DataFrame and ML Pipeline


Overview

NNFrames is a package in Analytics Zoo aiming to provide DataFrame-based high level API to facilitate Spark users and speed-up development. It supports native integration with Spark ML Pipeline, which allows user to combine the power of Analytics Zoo, BigDL and Apache Spark MLlib. NNFrames provides both Python and Scala interfaces, and is compatible with both Spark 1.6 and Spark 2.x.

Highlights

  1. Easy-to-use DataFrame(DataSet)-based API for training, prediction and evaluation with deep learning models.

  2. Effortless integration with Spark ML pipeline and compatibility with other feature transformers and algorithms in Spark ML.

  3. In a few lines, run large scale inference or transfer learning from pre-trained models of Caffe, Keras, Tensorflow or BigDL.

  4. Training of customized model or BigDL built-in neural models (e.g. Inception, ResNet, Wide And Deep).

  5. Rich toolset for feature extraction and processing, including image, audio and texts.

Examples:

The examples are included in the Analytics Zoo source code.
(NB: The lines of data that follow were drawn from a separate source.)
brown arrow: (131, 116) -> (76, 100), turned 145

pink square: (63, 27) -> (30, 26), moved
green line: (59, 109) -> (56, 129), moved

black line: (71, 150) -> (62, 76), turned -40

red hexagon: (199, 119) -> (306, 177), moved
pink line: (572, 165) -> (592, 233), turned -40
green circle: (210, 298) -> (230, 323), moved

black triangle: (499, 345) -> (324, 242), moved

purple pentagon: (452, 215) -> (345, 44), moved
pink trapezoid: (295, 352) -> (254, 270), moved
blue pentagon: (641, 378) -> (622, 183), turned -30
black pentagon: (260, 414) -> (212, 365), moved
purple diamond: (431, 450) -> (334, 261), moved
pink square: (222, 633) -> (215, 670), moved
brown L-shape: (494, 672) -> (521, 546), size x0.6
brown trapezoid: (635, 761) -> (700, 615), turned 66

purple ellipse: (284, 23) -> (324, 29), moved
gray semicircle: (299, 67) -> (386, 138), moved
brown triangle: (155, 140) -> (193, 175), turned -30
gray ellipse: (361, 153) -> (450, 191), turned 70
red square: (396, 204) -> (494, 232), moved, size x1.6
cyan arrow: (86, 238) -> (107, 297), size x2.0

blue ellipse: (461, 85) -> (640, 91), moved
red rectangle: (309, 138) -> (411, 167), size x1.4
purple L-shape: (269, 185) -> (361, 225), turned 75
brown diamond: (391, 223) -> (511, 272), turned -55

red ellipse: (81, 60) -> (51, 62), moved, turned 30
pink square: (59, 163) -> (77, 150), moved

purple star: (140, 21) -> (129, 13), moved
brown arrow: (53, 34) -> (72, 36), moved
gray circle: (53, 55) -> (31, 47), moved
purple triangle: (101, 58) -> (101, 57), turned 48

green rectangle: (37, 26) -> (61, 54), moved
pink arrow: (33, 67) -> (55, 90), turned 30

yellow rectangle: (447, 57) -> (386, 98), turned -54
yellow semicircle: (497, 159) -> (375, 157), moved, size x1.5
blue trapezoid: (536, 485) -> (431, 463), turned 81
  1. image classification: model inference using pre-trained Inception v1 model. Scala version Python version
  2. image classification: transfer learning from pre-trained Inception v1 model. Scala version Python version

Primary APIs

NNEstimator and NNModel

Analytics Zoo provides NNEstimator for model training with Spark DataFrame, which provides high level API for training a BigDL Model with the Apache Spark Estimator/ Transfomer pattern, thus users can conveniently fit Analytics Zoo into a ML pipeline. The fit result of NNEstimator is a NNModel, which is a Spark ML Transformer.

please check our NNEstimator API for detailed usage.

NNClassifier and NNClassifierModel NNClassifier and NNClassifierModelextends NNEstimator and NNModel and focus on classification tasks, where both label column and prediction column are of Double type.

NNImageReader NNImageReader loads image into Spark DataFrame.

please check our ImageProcessing for detailed usage.